| Source information |
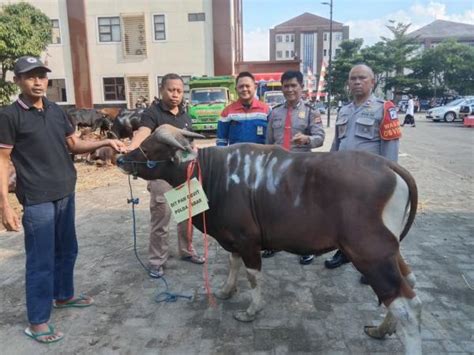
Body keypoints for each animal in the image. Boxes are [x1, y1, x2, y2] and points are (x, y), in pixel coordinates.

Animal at [117, 124, 422, 354]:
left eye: (152, 148)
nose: (121, 159)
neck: (214, 176)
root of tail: (389, 167)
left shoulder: (248, 240)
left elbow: (253, 276)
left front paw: (251, 310)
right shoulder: (233, 238)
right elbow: (233, 264)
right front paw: (226, 291)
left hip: (370, 254)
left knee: (405, 304)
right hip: (389, 251)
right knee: (409, 287)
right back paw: (381, 329)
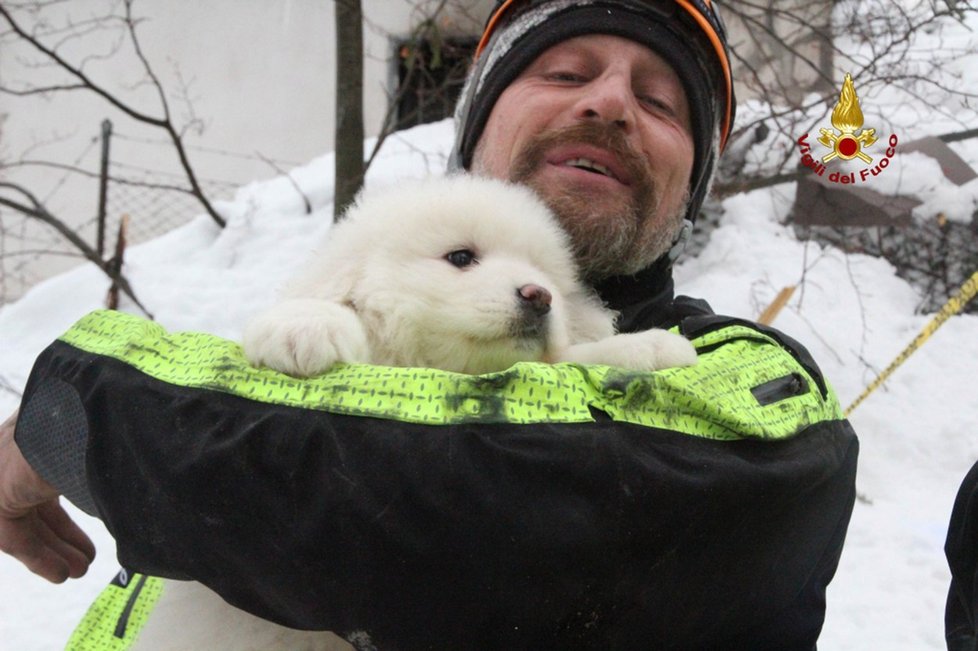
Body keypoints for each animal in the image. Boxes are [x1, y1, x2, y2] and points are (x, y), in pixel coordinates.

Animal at [132, 174, 692, 651]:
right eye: (461, 257)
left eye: (546, 276)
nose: (540, 296)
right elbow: (348, 318)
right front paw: (302, 325)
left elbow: (578, 356)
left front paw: (653, 348)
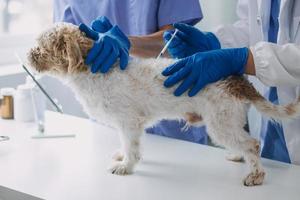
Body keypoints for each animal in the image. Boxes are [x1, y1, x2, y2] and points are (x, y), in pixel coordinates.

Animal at [27, 23, 300, 186]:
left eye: (42, 47)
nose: (29, 55)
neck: (95, 71)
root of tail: (236, 79)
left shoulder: (129, 123)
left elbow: (132, 148)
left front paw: (126, 166)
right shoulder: (127, 125)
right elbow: (126, 145)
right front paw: (122, 156)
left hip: (219, 123)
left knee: (253, 144)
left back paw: (256, 175)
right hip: (228, 120)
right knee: (243, 141)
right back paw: (236, 154)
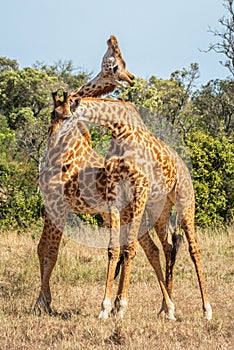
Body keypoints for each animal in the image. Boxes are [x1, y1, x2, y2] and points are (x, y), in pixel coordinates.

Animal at [54, 95, 213, 320]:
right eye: (54, 114)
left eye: (66, 115)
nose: (56, 139)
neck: (119, 129)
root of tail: (183, 166)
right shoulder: (114, 195)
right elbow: (113, 248)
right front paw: (105, 308)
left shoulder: (139, 190)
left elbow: (129, 248)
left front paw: (120, 307)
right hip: (159, 208)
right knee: (168, 245)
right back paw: (166, 309)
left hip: (185, 201)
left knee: (194, 248)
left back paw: (206, 309)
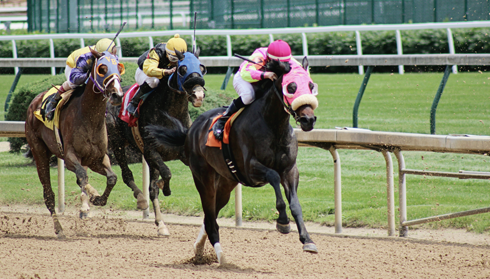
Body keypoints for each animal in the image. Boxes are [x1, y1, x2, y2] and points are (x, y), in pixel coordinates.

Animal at [25, 47, 125, 238]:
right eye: (102, 69)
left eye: (118, 67)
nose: (117, 95)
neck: (89, 116)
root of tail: (34, 102)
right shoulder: (70, 156)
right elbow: (82, 176)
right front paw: (92, 197)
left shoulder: (97, 158)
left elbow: (111, 178)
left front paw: (98, 198)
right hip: (39, 151)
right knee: (49, 195)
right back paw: (59, 229)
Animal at [106, 48, 206, 236]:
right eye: (182, 69)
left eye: (202, 68)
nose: (198, 95)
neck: (171, 115)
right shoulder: (151, 151)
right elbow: (166, 174)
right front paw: (165, 187)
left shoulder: (183, 153)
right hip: (117, 143)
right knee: (127, 175)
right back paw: (141, 200)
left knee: (151, 189)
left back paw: (161, 224)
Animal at [147, 58, 320, 264]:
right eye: (291, 87)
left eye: (311, 86)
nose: (308, 119)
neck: (273, 126)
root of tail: (191, 130)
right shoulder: (250, 169)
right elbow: (273, 176)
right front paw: (283, 222)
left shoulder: (290, 170)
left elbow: (295, 204)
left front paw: (308, 241)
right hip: (204, 179)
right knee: (210, 218)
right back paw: (221, 256)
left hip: (226, 183)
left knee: (210, 216)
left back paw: (199, 249)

| Task prompt |
Could you copy every record exactly, without the pictures?

| The completed task |
Body keypoints for each animal in the image. Boxes are [x1, y1, x2, y2] and points are (x, y), in pixel coordinates.

Animal at [117, 124, 422, 354]:
left eye: (152, 148)
nose: (121, 159)
neck: (214, 176)
root of tail: (389, 167)
left shoulder: (248, 240)
left elbow: (253, 276)
left front paw: (251, 310)
right shoulder: (233, 238)
right elbow: (233, 264)
right front paw: (226, 291)
left hip: (370, 254)
left knee: (405, 304)
right hip: (389, 251)
right knee: (409, 287)
right back paw: (381, 329)
Body keypoints for each animal in the image. Boxes are [x1, y1, x2, y2] and points are (x, y), in pixel coordinates.

Animal at [132, 174, 692, 651]:
right eye: (461, 257)
left eye: (546, 276)
nose: (540, 296)
right elbow: (348, 318)
right front paw: (302, 325)
left elbow: (578, 356)
left front paw: (653, 348)
Body keypoints for each animal in the image. Boxes are [x1, y1, x2, y2] and points are (x, y), in pixel coordinates.

Animal at [27, 23, 300, 186]:
left eye: (42, 47)
nose: (29, 55)
neck: (95, 71)
root of tail: (236, 79)
left shoulder: (129, 123)
left elbow: (132, 148)
left front paw: (126, 166)
right shoulder: (127, 125)
right elbow: (126, 145)
right front paw: (122, 156)
left hip: (219, 123)
left knee: (253, 144)
left back paw: (256, 175)
right hip: (228, 120)
right knee: (243, 141)
right back paw: (236, 154)
Body keypoints for each animal in the image. Boxes are [x1, y1, x2, y2] and points are (x, y), in pixel coordinates.

Animal at [54, 95, 213, 320]:
right eye: (54, 114)
left eye: (66, 115)
nose: (56, 139)
neck: (119, 129)
root of tail: (183, 166)
right shoulder: (114, 195)
right elbow: (113, 248)
right front paw: (105, 308)
left shoulder: (139, 190)
left elbow: (129, 248)
left front paw: (120, 307)
right hip: (159, 208)
right knee: (168, 245)
right back paw: (166, 309)
left hip: (185, 201)
left knee: (194, 248)
left back paw: (206, 309)
Body keypoints for each animal in the image. Boxes are [x1, y1, x2, y2] and points are (x, y), in pixel coordinates.

Animal at [25, 47, 125, 238]:
right eye: (102, 69)
left eye: (118, 67)
nose: (117, 95)
neck: (89, 116)
root of tail: (34, 102)
right shoulder: (70, 156)
right elbow: (82, 176)
right front paw: (92, 197)
left shoulder: (97, 158)
left elbow: (111, 178)
left front paw: (98, 198)
right hip: (39, 151)
right knee: (49, 195)
right back paw: (59, 229)
Animal at [106, 48, 206, 236]:
right eye: (182, 69)
left eye: (202, 68)
nose: (198, 95)
neck: (171, 115)
right shoulder: (151, 151)
right elbow: (166, 174)
right front paw: (165, 187)
left shoulder: (183, 153)
right hip: (117, 143)
right knee: (127, 175)
right back paw: (141, 200)
left knee: (151, 189)
left back paw: (161, 224)
Animal at [147, 58, 320, 264]:
right eye: (291, 87)
left eye: (311, 86)
nose: (308, 119)
neck: (273, 126)
root of tail: (191, 130)
right shoulder: (250, 169)
right elbow: (273, 176)
right front paw: (283, 222)
left shoulder: (290, 170)
left elbow: (295, 204)
left front paw: (308, 241)
right hip: (204, 179)
right knee: (210, 218)
right back paw: (221, 256)
left hip: (226, 183)
left knee: (210, 216)
left back paw: (199, 249)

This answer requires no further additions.